Doubts concerning her new town
surfaced when the biggest event of the season appeared to be a meeting. People even put up flyers,
for a meeting,
tacked onto telephone poles. Her new business partner never mentioned attending, and possibly assumed she'd have no interest in attending herself, or that she was too busy making her new digs liveable. Yet Tara felt a strong pull to be among people, and so showed up at what the older women gabbing on the streets were calling “the kafuffle.” If nothing else, she'd find out what could possibly be controversial about a broken-down old bridge.

The gathering was infinitely more popular than she anticipated. People were flooding in, everybody and their second cousins twice removed from up north or down south, and included in the multitude was none other than Willis Howard. She intuited that he was going to be a problem. Immediately upon sharing a quick greeting, he was revelling in her company, basking in being seen at her side in full and drastic public view.

Wearing her like a bracelet.

Willis was in the process of steering Tara to where he believed they should be sitting—if he succeeded she'd chalk up the night as ruined. She didn't have any particular concerns about how people might perceive her, but neither did she want to be judged as Willis Howard's trollop date. Nor did she want to be obliged to endure his commentary throughout the evening.

His claim on her just felt so irritating.

She preferred the rainstorm she'd been caught in the previous evening.

Tara tried to break free once, as if by accident, only to be chided by Willis for entering the inner sanctum of the tree huggers. A second move away would have put her among loggers, no better a choice in his rigid hierarchy.

“Are these like reserved seats?” she complained.

He laughed at what he perceived to be a feisty spirit. “Nothing like that.” Indeed, the turnout was exceptional. More chairs were being unfolded and put out. “You don't want to sit among the loggers or the environmentalists.”

“I don't, huh? Why not?”

“Each group needs to make itself look as strong as possible. We'll be with the tourism industry—the merchants and innkeepers. That way we can show that our point of view is well represented.”

“Who are those people, over there?”

Willis leaned in front of her to look across the room. “Strangers,” he noted. “You know what that means.”

They didn't look like strangers to her. Well-groomed men in suits and ties, and women in spiffy pants suits, were reminiscent of her former enclave. She could only speculate on their purpose here. “Actually”—annoyance crept into her voice—“I don't.”

“Bureaucrats. Provincial, federal, municipal, the works. Lawyers.”

She cast a glance their way. That's where she should properly be seated, but she didn't want any part of that group. Tara supposed that she should just go home. She was on the verge of feigning a headache, or of declaring that it was too nice outside to be indoors and really she never intended to be in such a big crowd. But to leave would countermand her own curiosity.
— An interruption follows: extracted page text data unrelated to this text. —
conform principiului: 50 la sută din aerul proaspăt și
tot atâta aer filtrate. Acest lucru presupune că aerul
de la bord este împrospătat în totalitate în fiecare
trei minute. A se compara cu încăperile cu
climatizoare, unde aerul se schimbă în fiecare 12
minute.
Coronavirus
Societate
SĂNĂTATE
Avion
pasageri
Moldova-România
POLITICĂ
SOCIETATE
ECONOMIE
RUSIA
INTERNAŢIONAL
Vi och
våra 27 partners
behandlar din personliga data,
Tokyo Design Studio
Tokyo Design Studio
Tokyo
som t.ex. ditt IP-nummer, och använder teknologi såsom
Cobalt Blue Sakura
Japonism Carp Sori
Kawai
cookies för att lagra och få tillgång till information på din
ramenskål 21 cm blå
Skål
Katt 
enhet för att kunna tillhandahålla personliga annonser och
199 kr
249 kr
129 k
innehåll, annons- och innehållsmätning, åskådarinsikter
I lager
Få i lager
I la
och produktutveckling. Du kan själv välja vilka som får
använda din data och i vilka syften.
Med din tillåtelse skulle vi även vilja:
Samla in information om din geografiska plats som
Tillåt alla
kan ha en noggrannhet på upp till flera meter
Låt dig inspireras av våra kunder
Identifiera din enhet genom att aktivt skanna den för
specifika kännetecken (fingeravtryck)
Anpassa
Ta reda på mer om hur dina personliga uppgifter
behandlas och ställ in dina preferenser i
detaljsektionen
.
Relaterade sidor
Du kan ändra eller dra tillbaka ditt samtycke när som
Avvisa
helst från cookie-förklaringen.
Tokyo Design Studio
What could sufficiently interest this spectrum of diverse people to not only turn out in numbers but to seem so animated, so energized?

A bridge?

“Who're the other suits?” she inquired. Another gaggle sat forward of the loggers on the same side of the room.
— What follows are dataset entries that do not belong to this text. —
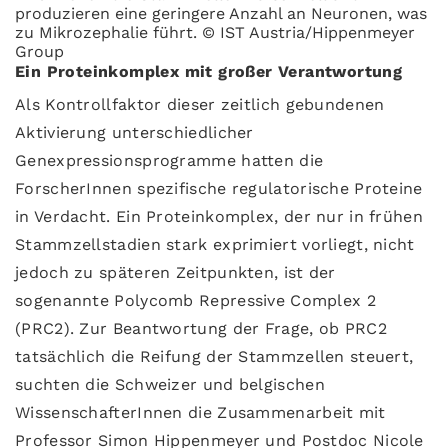
produzieren eine geringere Anzahl an Neuronen, was
zu Mikrozephalie führt. © IST Austria/Hippenmeyer
Group
Ein Proteinkomplex mit großer Verantwortung
Als Kontrollfaktor dieser zeitlich gebundenen
Aktivierung unterschiedlicher
Genexpressionsprogramme hatten die
ForscherInnen spezifische regulatorische Proteine
in Verdacht. Ein Proteinkomplex, der nur in frühen
Stammzellstadien stark exprimiert vorliegt, nicht
jedoch zu späteren Zeitpunkten, ist der
sogenannte Polycomb Repressive Complex 2
(PRC2). Zur Beantwortung der Frage, ob PRC2
tatsächlich die Reifung der Stammzellen steuert,
suchten die Schweizer und belgischen
WissenschafterInnen die Zusammenarbeit mit
Professor Simon Hippenmeyer und Postdoc Nicole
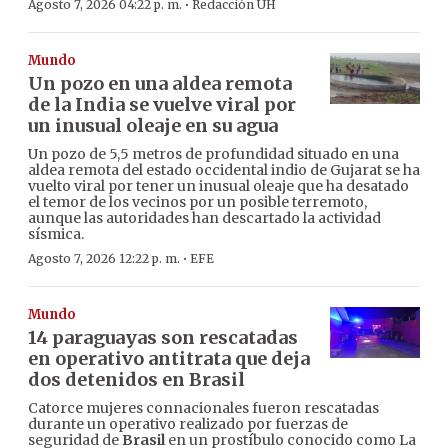
·
Agosto 7, 2026 04:22 p. m.
Redacción ÚH
Mundo
Un pozo en una aldea remota
de la India se vuelve viral por
un inusual oleaje en su agua
Un pozo de 5,5 metros de profundidad situado en una
aldea remota del estado occidental indio de Gujarat se ha
vuelto viral por tener un inusual oleaje que ha desatado
el temor de los vecinos por un posible terremoto,
aunque las autoridades han descartado la actividad
sísmica.
·
Agosto 7, 2026 12:22 p. m.
EFE
Mundo
14 paraguayas son rescatadas
en operativo antitrata que deja
dos detenidos en Brasil
Catorce mujeres connacionales fueron rescatadas
durante un operativo realizado por fuerzas de
seguridad de
Brasil
en un prostíbulo conocido como La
“Logging company officials. Their lawyers.”

More lawyers. More of her own kind, yet she felt so estranged from them now. Behind them arrived the minions, a broad public panoply eager for an evening's entertainment that promised to outdistance the summer fare on TV.

As Willis was seating himself she finally found a way to elegantly slip loose from his company. “There's Mrs. McCracken now. I promised to sit with her.” Her first business partner lie.

Willis Howard came up with no retort. Although his disappointment showed, he politely let her go, and Tara settled in four rows behind him and a few seats over—still within the bounds of the tourism industry—beside the elderly firecracker.

“You don't know what you just saved me from,” Tara whispered.

“Oh, Willis can be a bore,” Mrs. McCracken chimed in. Somehow, she just got her, this woman. They smiled.

“I hear you've been firing blanks at burglars.”

“Oh, shut up.” Despite the words of protest, Mrs. McCracken smiled as she spoke and did not seem to mind her comment.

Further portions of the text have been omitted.